──────── Data for analysis ────────
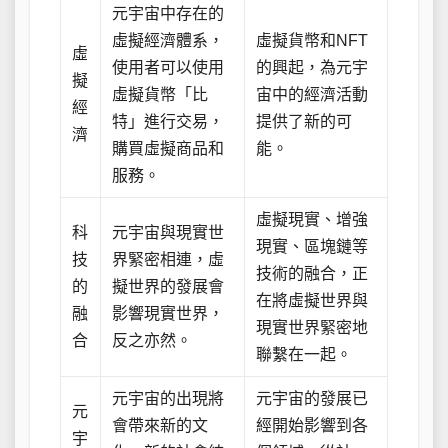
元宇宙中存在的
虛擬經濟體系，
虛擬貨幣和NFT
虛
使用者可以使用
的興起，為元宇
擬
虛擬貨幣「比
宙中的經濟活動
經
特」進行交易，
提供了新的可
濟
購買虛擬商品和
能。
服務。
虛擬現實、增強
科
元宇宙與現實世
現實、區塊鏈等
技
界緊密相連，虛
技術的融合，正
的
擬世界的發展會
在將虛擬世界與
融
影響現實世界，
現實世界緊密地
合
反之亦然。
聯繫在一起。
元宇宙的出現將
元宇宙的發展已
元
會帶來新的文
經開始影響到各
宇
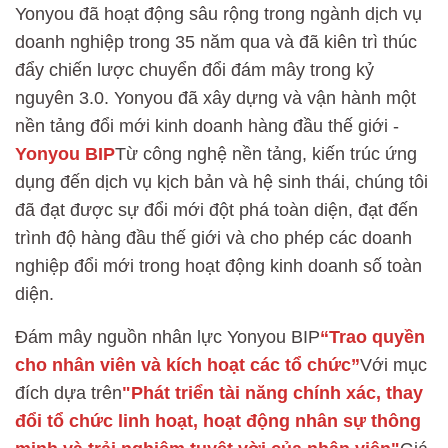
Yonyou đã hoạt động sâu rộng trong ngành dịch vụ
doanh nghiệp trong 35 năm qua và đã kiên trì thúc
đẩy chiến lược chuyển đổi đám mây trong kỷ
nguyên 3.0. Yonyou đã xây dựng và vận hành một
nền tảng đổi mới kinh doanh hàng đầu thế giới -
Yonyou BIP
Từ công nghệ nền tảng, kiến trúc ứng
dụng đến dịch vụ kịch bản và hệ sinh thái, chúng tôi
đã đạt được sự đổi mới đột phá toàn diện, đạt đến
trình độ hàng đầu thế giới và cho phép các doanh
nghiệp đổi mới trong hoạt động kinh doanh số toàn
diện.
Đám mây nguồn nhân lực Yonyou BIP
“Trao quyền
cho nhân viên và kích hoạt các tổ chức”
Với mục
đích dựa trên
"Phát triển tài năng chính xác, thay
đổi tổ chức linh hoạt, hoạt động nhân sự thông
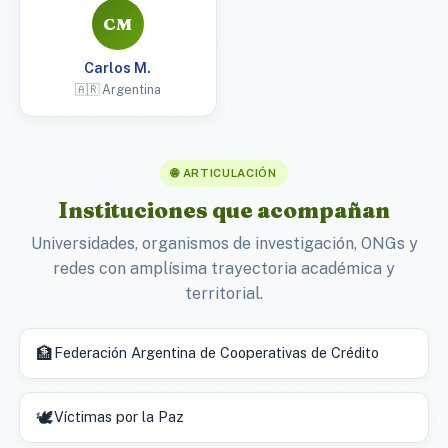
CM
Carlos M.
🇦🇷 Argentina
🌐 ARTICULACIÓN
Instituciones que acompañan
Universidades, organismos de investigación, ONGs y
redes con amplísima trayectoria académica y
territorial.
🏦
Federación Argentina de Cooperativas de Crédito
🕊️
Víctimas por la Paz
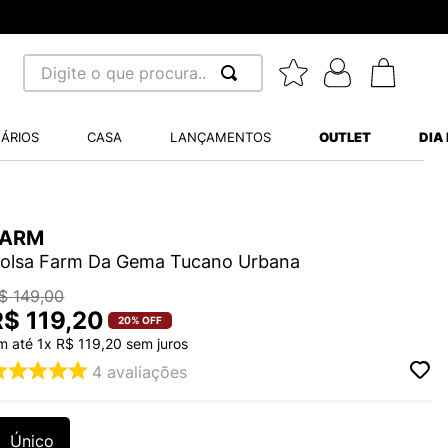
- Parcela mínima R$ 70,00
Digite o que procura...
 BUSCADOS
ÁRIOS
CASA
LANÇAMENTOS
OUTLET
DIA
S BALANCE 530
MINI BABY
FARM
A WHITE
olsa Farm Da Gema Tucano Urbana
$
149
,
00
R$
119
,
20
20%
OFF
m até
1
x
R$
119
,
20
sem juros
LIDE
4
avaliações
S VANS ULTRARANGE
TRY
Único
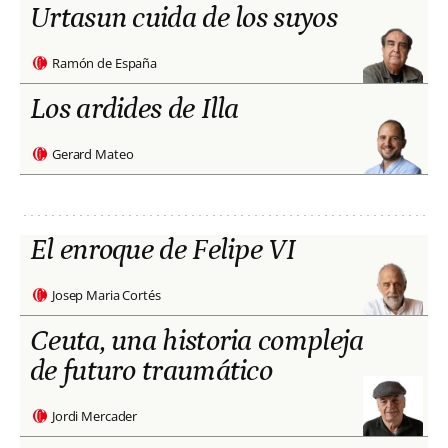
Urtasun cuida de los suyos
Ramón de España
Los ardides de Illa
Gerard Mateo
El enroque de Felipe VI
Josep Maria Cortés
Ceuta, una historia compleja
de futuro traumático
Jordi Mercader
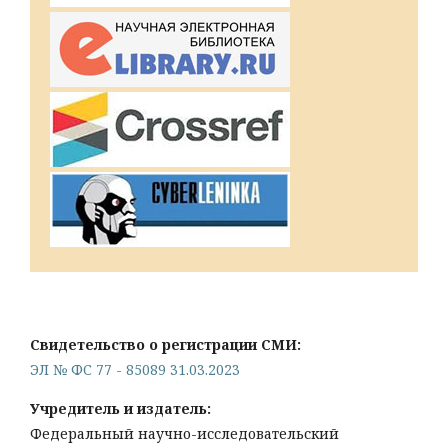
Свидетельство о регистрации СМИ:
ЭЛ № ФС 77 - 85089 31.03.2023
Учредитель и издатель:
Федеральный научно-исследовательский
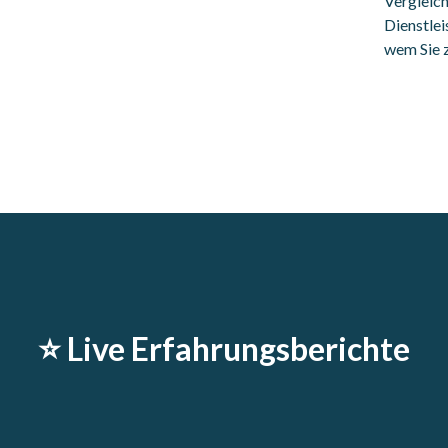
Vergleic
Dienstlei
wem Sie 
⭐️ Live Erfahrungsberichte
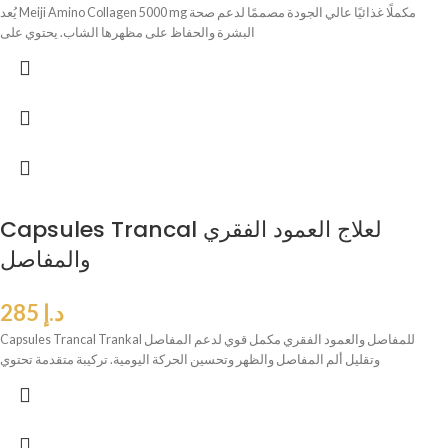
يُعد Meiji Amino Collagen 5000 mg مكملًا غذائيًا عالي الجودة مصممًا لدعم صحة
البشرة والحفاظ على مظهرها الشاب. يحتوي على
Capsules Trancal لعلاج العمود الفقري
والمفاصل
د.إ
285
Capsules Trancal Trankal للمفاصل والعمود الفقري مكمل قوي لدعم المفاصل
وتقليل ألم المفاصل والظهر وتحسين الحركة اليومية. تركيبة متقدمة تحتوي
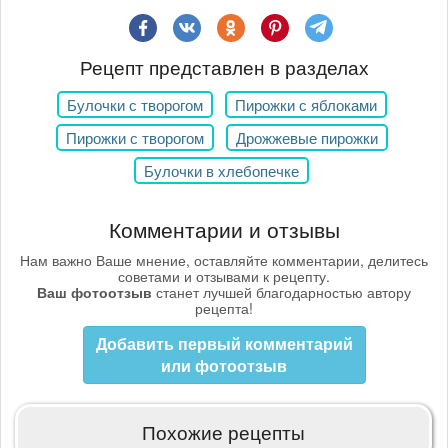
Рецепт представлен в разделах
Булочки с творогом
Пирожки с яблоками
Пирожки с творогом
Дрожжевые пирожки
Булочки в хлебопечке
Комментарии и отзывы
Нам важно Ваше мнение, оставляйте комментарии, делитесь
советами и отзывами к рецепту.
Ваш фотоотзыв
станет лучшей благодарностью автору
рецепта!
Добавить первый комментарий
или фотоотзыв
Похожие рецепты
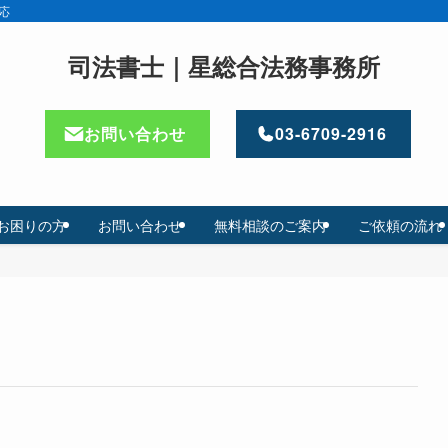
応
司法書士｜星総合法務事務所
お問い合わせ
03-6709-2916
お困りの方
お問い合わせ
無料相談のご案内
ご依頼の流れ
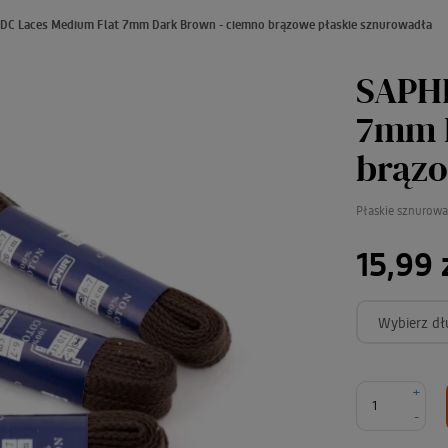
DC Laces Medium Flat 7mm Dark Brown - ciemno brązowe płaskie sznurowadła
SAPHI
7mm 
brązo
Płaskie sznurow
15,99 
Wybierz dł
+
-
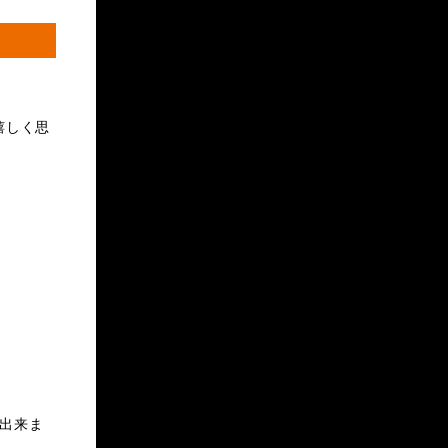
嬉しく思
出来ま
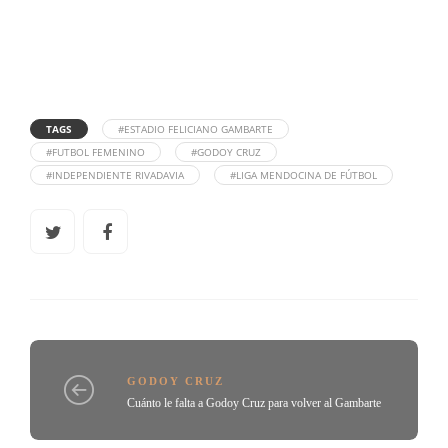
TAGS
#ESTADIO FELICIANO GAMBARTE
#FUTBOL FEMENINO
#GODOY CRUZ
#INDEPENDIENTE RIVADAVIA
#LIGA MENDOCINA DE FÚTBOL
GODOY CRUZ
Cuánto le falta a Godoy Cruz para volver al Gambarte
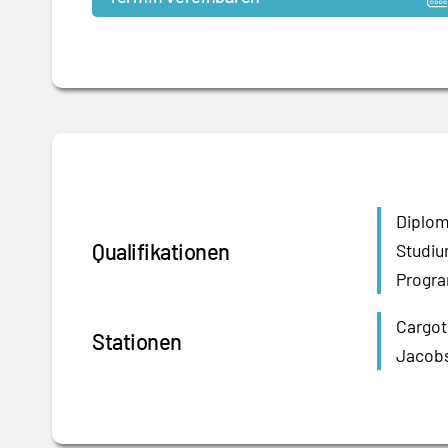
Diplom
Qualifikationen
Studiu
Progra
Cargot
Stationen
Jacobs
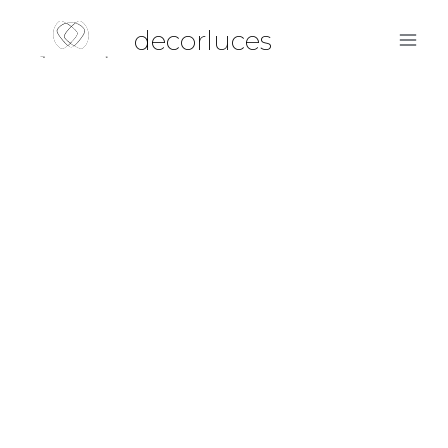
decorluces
────────
[Task]:
Lay out every line above as a JSON list of strings, one string per line, skipping blank lines and leaving out the picture markers.

[Answer for this exercise]:
[
  "元宇宙中存在的",
  "虛擬經濟體系，",
  "虛擬貨幣和NFT",
  "虛",
  "使用者可以使用",
  "的興起，為元宇",
  "擬",
  "虛擬貨幣「比",
  "宙中的經濟活動",
  "經",
  "特」進行交易，",
  "提供了新的可",
  "濟",
  "購買虛擬商品和",
  "能。",
  "服務。",
  "虛擬現實、增強",
  "科",
  "元宇宙與現實世",
  "現實、區塊鏈等",
  "技",
  "界緊密相連，虛",
  "技術的融合，正",
  "的",
  "擬世界的發展會",
  "在將虛擬世界與",
  "融",
  "影響現實世界，",
  "現實世界緊密地",
  "合",
  "反之亦然。",
  "聯繫在一起。",
  "元宇宙的出現將",
  "元宇宙的發展已",
  "元",
  "會帶來新的文",
  "經開始影響到各",
  "宇",
  "Yonyou đã hoạt động sâu rộng trong ngành dịch vụ",
  "doanh nghiệp trong 35 năm qua và đã kiên trì thúc",
  "đẩy chiến lược chuyển đổi đám mây trong kỷ",
  "nguyên 3.0. Yonyou đã xây dựng và vận hành một",
  "nền tảng đổi mới kinh doanh hàng đầu thế giới -",
  "Yonyou BIP",
  "Từ công nghệ nền tảng, kiến trúc ứng",
  "dụng đến dịch vụ kịch bản và hệ sinh thái, chúng tôi",
  "đã đạt được sự đổi mới đột phá toàn diện, đạt đến",
  "trình độ hàng đầu thế giới và cho phép các doanh",
  "nghiệp đổi mới trong hoạt động kinh doanh số toàn",
  "diện.",
  "Đám mây nguồn nhân lực Yonyou BIP",
  "“Trao quyền",
  "cho nhân viên và kích hoạt các tổ chức”",
  "Với mục",
  "đích dựa trên",
  "\"Phát triển tài năng chính xác, thay",
  "đổi tổ chức linh hoạt, hoạt động nhân sự thông",
  "CM",
  "Carlos M.",
  "🇦🇷 Argentina",
  "🌐 ARTICULACIÓN",
  "Instituciones que acompañan",
  "Universidades, organismos de investigación, ONGs y",
  "redes con amplísima trayectoria académica y",
  "territorial.",
  "🏦",
  "Federación Argentina de Cooperativas de Crédito",
  "🕊️",
  "Víctimas por la Paz",
  "- Parcela mínima R$ 70,00",
  "Digite o que procura...",
  " BUSCADOS",
  "ÁRIOS",
  "CASA",
  "LANÇAMENTOS",
  "OUTLET",
  "DIA",
  "S BALANCE 530",
  "MINI BABY",
  "FARM",
  "A WHITE",
  "olsa Farm Da Gema Tucano Urbana",
  "$",
  "149",
  ",",
  "00",
  "R$",
  "119",
  ",",
  "20",
  "20%",
  "OFF",
  "m até",
  "1",
  "x",
  "R$",
  "119",
  ",",
  "20",
  "sem juros",
  "LIDE",
  "4",
  "avaliações",
  "S VANS ULTRARANGE",
  "TRY",
  "Único",
  "Urtasun cuida de los suyos",
  "Ramón de España",
  "Los ardides de Illa",
  "Gerard Mateo",
  "El enroque de Felipe VI",
  "Josep Maria Cortés",
  "Ceuta, una historia compleja",
  "de futuro traumático",
  "Jordi Mercader",
  "Свидетельство о регистрации СМИ:",
  "ЭЛ № ФС 77 - 85089 31.03.2023",
  "Учредитель и издатель:",
  "Федеральный научно-исследовательский",
  "Vergleic",
  "Dienstlei",
  "wem Sie ",
  "⭐️ Live Erfahrungsberichte",
  "يُعد Meiji Amino Collagen 5000 mg مكملًا غذائيًا عالي الجودة مصممًا لدعم صحة",
  "البشرة والحفاظ على مظهرها الشاب. يحتوي على",
  "Capsules Trancal لعلاج العمود الفقري",
  "والمفاصل",
  "د.إ",
  "285",
  "Capsules Trancal Trankal للمفاصل والعمود الفقري مكمل قوي لدعم المفاصل",
  "وتقليل ألم المفاصل والظهر وتحسين الحركة اليومية. تركيبة متقدمة تحتوي",
  "Рецепт представлен в разделах",
  "Булочки с творогом",
  "Пирожки с яблоками",
  "Пирожки с творогом",
  "Дрожжевые пирожки",
  "Булочки в хлебопечке",
  "Комментарии и отзывы",
  "Нам важно Ваше мнение, оставляйте комментарии, делитесь",
  "советами и отзывами к рецепту.",
  "Ваш фотоотзыв",
  "станет лучшей благодарностью автору",
  "рецепта!",
  "Добавить первый комментарий",
  "или фотоотзыв",
  "Похожие рецепты",
  "応",
  "司法書士｜星総合法務事務所",
  "お問い合わせ",
  "03-6709-2916",
  "お困りの方",
  "お問い合わせ",
  "無料相談のご案内",
  "ご依頼の流れ",
  "DC Laces Medium Flat 7mm Dark Brown - ciemno brązowe płaskie sznurowadła",
  "SAPHI",
  "7mm ",
  "brązo",
  "Płaskie sznurow",
  "15,99 ",
  "Wybierz dł",
  "+",
  "-",
  "嬉しく思",
  "出来ま",
  "TAGS",
  "#ESTADIO FELICIANO GAMBARTE",
  "#FUTBOL FEMENINO",
  "#GODOY CRUZ",
  "#INDEPENDIENTE RIVADAVIA",
  "#LIGA MENDOCINA DE FÚTBOL",
  "GODOY CRUZ",
  "Cuánto le falta a Godoy Cruz para volver al Gambarte",
  "Diplom",
  "Qualifikationen",
  "Studiu",
  "Progra",
  "Cargot",
  "Stationen",
  "Jacobs",
  "decorluces"
]